───── Excerpted data ─────
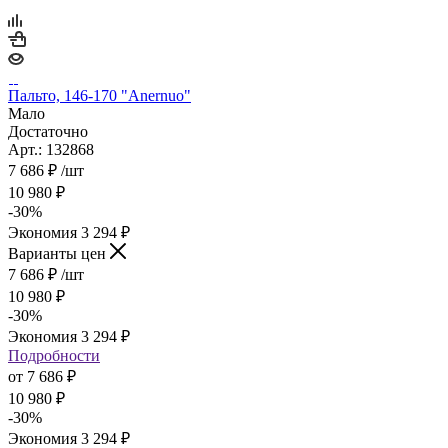
Пальто, 146-170 "Anernuo"
Мало
Достаточно
Арт.: 132868
7 686
₽
/шт
10 980
₽
-
30
%
Экономия
3 294
₽
Варианты цен
7 686
₽
/шт
10 980
₽
-
30
%
Экономия
3 294
₽
Подробности
от
7 686 ₽
10 980 ₽
-
30
%
Экономия
3 294 ₽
─────
→ The task
Could you copy the lines above exactly and skip the images?

→ Solution for this problem
Пальто, 146-170 "Anernuo"
Мало
Достаточно
Арт.: 132868
7 686
₽
/шт
10 980
₽
-
30
%
Экономия
3 294
₽
Варианты цен
7 686
₽
/шт
10 980
₽
-
30
%
Экономия
3 294
₽
Подробности
от
7 686 ₽
10 980 ₽
-
30
%
Экономия
3 294 ₽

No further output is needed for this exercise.